## WHAT IS NEEDED
Copy the passage about Mike Jones from "Mike Jones was" up to and including "as a senior.", swapping "Columbia" for "Charleston".

## GIVEN PASSAGE
+++++
Michael David Jones (born August 25, 1969) is a defensive end who played nine seasons in the National Football League for four teams. He attended North Carolina State University.

Early life

Mike Jones was born and raised in Columbia, South Carolina,  where he played football for his father at CA Johnson High School .  As a senior he was selected as first-team All-State Tight End and Linebacker and was elected to play in the 50th annual NC vs. SC Shrine Bowl.  After receiving scholarship offers from over 30 schools around the country Jones decided to attend NC State University . Jones earned 4 varsity letters at N.C.State and as a 3-year starter earned all ACC honors as a senior.
+++++
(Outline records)

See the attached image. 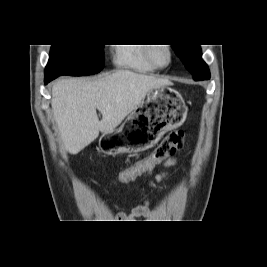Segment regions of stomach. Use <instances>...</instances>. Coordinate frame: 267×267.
Segmentation results:
<instances>
[{"mask_svg":"<svg viewBox=\"0 0 267 267\" xmlns=\"http://www.w3.org/2000/svg\"><path fill=\"white\" fill-rule=\"evenodd\" d=\"M187 110L181 95L169 88L149 91L118 130L104 133L100 144L104 153H135L153 147L162 136L183 124Z\"/></svg>","mask_w":267,"mask_h":267,"instance_id":"stomach-1","label":"stomach"}]
</instances>
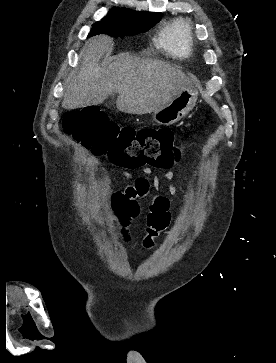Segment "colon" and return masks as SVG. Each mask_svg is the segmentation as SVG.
I'll return each mask as SVG.
<instances>
[{
  "label": "colon",
  "instance_id": "colon-1",
  "mask_svg": "<svg viewBox=\"0 0 276 363\" xmlns=\"http://www.w3.org/2000/svg\"><path fill=\"white\" fill-rule=\"evenodd\" d=\"M64 127L94 153L106 155L120 166L169 168L181 157L176 137L170 129L119 128L109 122L104 113L94 108L69 113L65 117ZM148 220L151 228L162 230L169 223V212L165 221L158 220L155 214L149 215ZM143 245L150 248L153 239L145 236Z\"/></svg>",
  "mask_w": 276,
  "mask_h": 363
}]
</instances>
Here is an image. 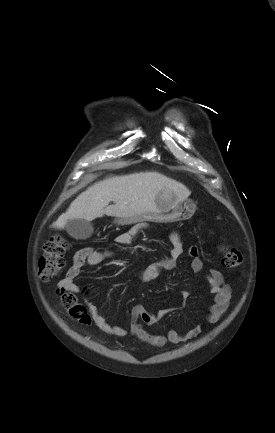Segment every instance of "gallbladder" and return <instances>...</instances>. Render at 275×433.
I'll return each mask as SVG.
<instances>
[{
    "label": "gallbladder",
    "instance_id": "1",
    "mask_svg": "<svg viewBox=\"0 0 275 433\" xmlns=\"http://www.w3.org/2000/svg\"><path fill=\"white\" fill-rule=\"evenodd\" d=\"M65 228L68 234L77 240H85L91 237L94 231L93 225L84 219L68 220Z\"/></svg>",
    "mask_w": 275,
    "mask_h": 433
}]
</instances>
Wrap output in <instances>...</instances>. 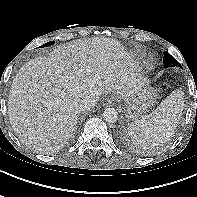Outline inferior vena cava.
<instances>
[{"mask_svg":"<svg viewBox=\"0 0 197 197\" xmlns=\"http://www.w3.org/2000/svg\"><path fill=\"white\" fill-rule=\"evenodd\" d=\"M97 99L98 97L91 96V95L84 97L80 101V105H79L80 110L85 111L86 109H89L90 107L95 106L97 103Z\"/></svg>","mask_w":197,"mask_h":197,"instance_id":"inferior-vena-cava-1","label":"inferior vena cava"}]
</instances>
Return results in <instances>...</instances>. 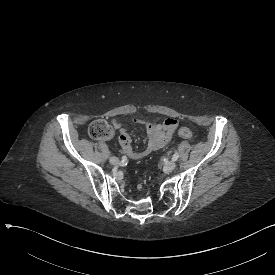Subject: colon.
Segmentation results:
<instances>
[{
    "instance_id": "obj_1",
    "label": "colon",
    "mask_w": 275,
    "mask_h": 275,
    "mask_svg": "<svg viewBox=\"0 0 275 275\" xmlns=\"http://www.w3.org/2000/svg\"><path fill=\"white\" fill-rule=\"evenodd\" d=\"M113 132V122L100 117L95 119L88 127V133L92 139L104 140L112 135ZM178 134L184 139H192L193 132L187 127H180L178 129Z\"/></svg>"
}]
</instances>
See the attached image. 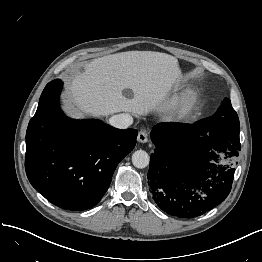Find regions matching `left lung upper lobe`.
Instances as JSON below:
<instances>
[{
	"mask_svg": "<svg viewBox=\"0 0 262 262\" xmlns=\"http://www.w3.org/2000/svg\"><path fill=\"white\" fill-rule=\"evenodd\" d=\"M198 126L210 131H239V118L231 102L225 98L217 112L208 118L196 122Z\"/></svg>",
	"mask_w": 262,
	"mask_h": 262,
	"instance_id": "1",
	"label": "left lung upper lobe"
}]
</instances>
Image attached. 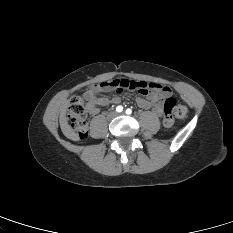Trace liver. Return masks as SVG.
Listing matches in <instances>:
<instances>
[{
	"label": "liver",
	"instance_id": "1",
	"mask_svg": "<svg viewBox=\"0 0 233 233\" xmlns=\"http://www.w3.org/2000/svg\"><path fill=\"white\" fill-rule=\"evenodd\" d=\"M67 107H68V101L67 100L62 101L60 106L59 123H60V128L64 135H68L70 133V126L68 125L67 117H66Z\"/></svg>",
	"mask_w": 233,
	"mask_h": 233
}]
</instances>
+++++
## THE RESPONSE
Mike Jones was born and raised in Charleston, South Carolina,  where he played football for his father at CA Johnson High School .  As a senior he was selected as first-team All-State Tight End and Linebacker and was elected to play in the 50th annual NC vs. SC Shrine Bowl.  After receiving scholarship offers from over 30 schools around the country Jones decided to attend NC State University . Jones earned 4 varsity letters at N.C.State and as a 3-year starter earned all ACC honors as a senior.